If we look at the number of 200ml sachets mothers used, it gets even more interesting. The graph below shows that 80% of mothers used 4 x 200ml sachets or less. Then there is a blip in the data where 10% of mothers used all 8 of the sachets provided in the trial kit. We think these mothers used 8 sachets, not because they needed to, but because 8 sachets were provided. If you accept this, then 90% of women used 4 x sachets or less – that’s equivalent to a total of 800ml of ORS solution and yet standard practice is to give them 2 one litre sachets. Through western eyes this looks like a waste of ORS, through a mother’s eyes it looks like a terrible waste of safe water.

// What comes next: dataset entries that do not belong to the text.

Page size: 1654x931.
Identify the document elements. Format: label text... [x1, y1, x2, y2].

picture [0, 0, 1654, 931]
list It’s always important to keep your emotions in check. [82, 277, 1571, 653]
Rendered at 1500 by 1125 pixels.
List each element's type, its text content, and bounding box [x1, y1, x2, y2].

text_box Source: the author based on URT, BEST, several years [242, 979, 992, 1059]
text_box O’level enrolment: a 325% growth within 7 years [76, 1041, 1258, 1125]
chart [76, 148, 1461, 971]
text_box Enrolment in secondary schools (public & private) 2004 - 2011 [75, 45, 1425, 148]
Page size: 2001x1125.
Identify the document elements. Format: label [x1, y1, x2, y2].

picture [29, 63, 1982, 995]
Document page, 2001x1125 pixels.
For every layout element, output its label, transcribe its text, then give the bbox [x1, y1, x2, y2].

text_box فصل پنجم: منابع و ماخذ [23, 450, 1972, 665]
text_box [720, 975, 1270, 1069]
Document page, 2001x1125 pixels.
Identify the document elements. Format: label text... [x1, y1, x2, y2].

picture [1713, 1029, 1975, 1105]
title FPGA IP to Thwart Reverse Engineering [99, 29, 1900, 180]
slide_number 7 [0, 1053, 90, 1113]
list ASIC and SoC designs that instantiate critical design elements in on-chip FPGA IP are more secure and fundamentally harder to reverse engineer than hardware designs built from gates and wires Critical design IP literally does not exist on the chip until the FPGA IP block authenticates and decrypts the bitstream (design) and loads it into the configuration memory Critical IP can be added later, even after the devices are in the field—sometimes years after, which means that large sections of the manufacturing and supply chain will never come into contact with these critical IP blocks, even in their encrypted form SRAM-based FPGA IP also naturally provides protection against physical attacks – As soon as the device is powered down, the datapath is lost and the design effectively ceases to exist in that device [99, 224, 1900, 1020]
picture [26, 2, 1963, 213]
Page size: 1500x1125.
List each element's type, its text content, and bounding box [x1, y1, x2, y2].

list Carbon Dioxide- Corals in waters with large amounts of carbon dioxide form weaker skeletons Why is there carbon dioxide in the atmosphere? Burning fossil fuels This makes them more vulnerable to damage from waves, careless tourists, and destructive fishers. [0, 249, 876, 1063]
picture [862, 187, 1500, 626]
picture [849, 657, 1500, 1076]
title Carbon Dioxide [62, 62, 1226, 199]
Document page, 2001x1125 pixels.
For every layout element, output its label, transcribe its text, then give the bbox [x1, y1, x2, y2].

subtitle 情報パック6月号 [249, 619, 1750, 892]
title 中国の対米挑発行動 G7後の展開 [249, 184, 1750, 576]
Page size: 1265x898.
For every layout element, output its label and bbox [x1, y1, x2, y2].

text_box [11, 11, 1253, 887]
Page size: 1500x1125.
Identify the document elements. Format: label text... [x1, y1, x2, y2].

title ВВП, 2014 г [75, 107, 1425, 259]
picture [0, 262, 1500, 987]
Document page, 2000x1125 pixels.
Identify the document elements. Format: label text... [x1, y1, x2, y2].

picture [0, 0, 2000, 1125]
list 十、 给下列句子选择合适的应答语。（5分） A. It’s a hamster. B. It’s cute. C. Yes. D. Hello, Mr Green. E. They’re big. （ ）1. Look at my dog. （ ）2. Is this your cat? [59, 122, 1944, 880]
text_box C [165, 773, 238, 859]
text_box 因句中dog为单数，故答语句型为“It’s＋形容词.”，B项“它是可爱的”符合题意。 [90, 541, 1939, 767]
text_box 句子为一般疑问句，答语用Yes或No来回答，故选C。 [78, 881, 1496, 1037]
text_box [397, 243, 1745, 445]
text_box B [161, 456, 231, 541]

So, are one litre ORS sachets for the home treatment of diarrhoea one of the least user-friendly health product designs?
And if they are, then does it matter?
A note on the data in this post
The data contained in this blog post are unpublished and based on preliminary analysis of data from the ColaLife Operational Trial in Zambia (COTZ). Final calculations may vary and will be published in peer reviewed literature in due course. In the interim, the following citation may be used: Ramchandani, R. et al. (forthcoming). ColaLife Operational Trial Zambia (COTZ) Evaluation. Johns Hopkins Bloomberg School of Public Health, Baltimore. Related correspondence should be sent to Rohit Ramchandani (email@example.com) and copied to Simon Berry (firstname.lastname@example.org).
* Apologies for this metaphor but I’m an expectant Grandfather, and I’m on call, so such things are uppermost in my mind at the moment.